The remnants of the entire Serbian Army, the Serb King and many civilians made their way west over the Albanian mountains in the dead of winter. The old men, the Cheechas, manned the artillery and held up the advancing armies so the younger troops could escape. Allied ships did manage to meet and transport the Serbs to Corfu, a Greek Island just off the southern Albanian coast. The victorious Central Powers occupied Serbia, but the Serbian Army still existed.
In June, the Greeks entered the war for the Allies.
After a prolonged buildup, a combined Allied Army of French, British, Greek units and the Serbian Army transported from Corfu to Salonika, attacked north from Greece in September. The Bulgarians were thrown back and sued for peace and the Allies continued north, pushing back the the Germans and Austro-Hungarians until Serbia was liberated in October. The Allies were preparing to invade Hungary when the Armistice was signed on November 11, 1918.
Veil of Obscurity
No doubt the scale of fighting and casualties on the other fronts is a major factor in the lack of interest in the Balkan Front. In addition, prejudices also play their part; the region had and has a reputation of instability, being as it was the fault line between two crumbling empires, the Austro-Hungarians and the Ottomans and two religions, Christianity and Islam. It was Otto von Bismarck of Germany who prophesied that a great European war would be set off by “some damn foolish thing in the Balkans”. And so it came to pass. The Balkans lit the fuse, descended into hell and few seem to care or notice what happened there. The region, even today, suffers under a veil of obscurity except when atrocities occur, fueled by the very history the world ignores.

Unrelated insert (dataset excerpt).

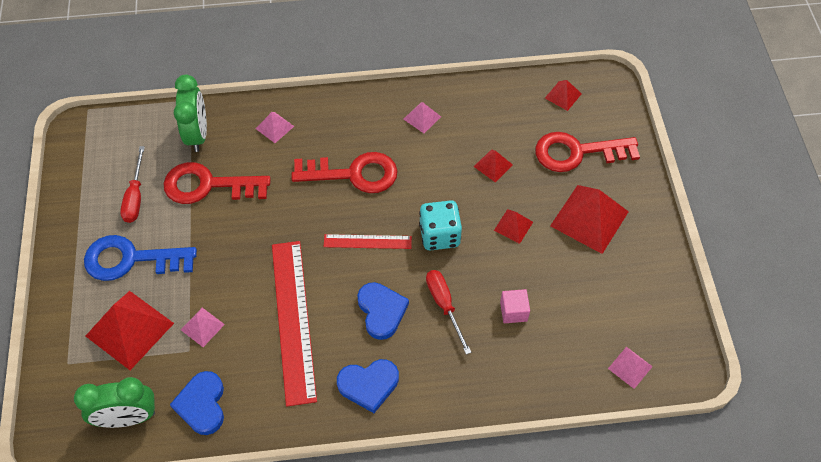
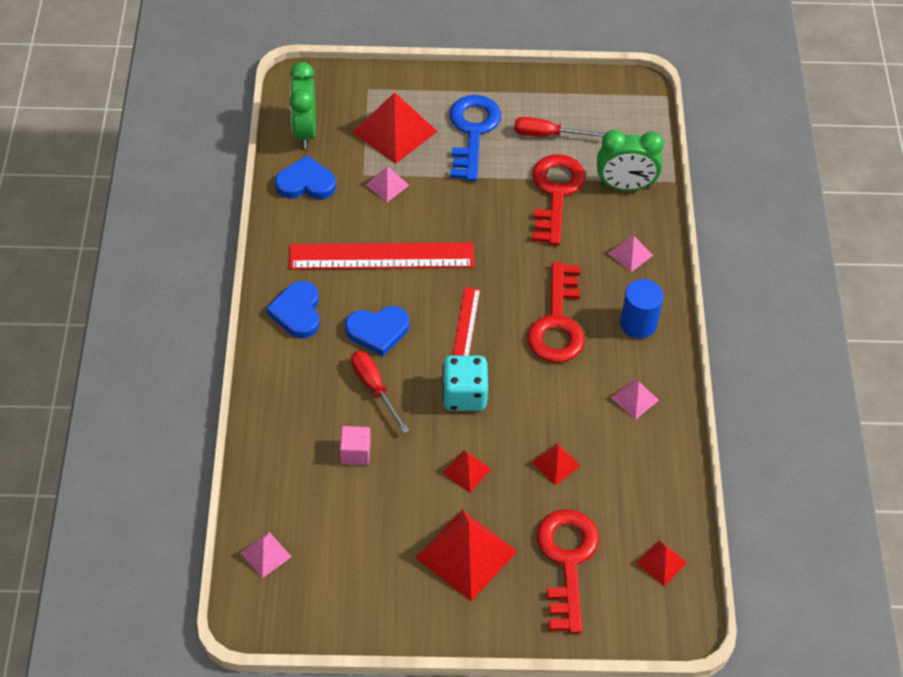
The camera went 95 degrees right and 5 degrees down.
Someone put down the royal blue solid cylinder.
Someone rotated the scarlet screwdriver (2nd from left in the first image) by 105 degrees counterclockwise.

Serbia lost 275,000 soldiers killed and 130,000 wounded, with 150,000 civilians killed in the fighting. Including deaths from famine and disease, the Serbians lost 16% of their population in the war.
Greece lost 26,000 soldiers killed and 21,000 wounded.
Central Powers Casualties
Casualty figures for the Central Powers are not broken down by which front they occurred in, so these are total casualties:
Austria-Hungary lost 1.1 million soldiers killed and 3.6 million wounded. About 120,000 civilians died in the fighting.
Bulgaria lost about 87,000 soldiers killed and 150,000 wounded.
Germany lost about 2.1 million soldiers killed and 4.2 million wounded. Only about 1,000 civilians died in the fighting.
The Ottoman Empire lost about 770,000 soldiers killed and 400,000 wounded.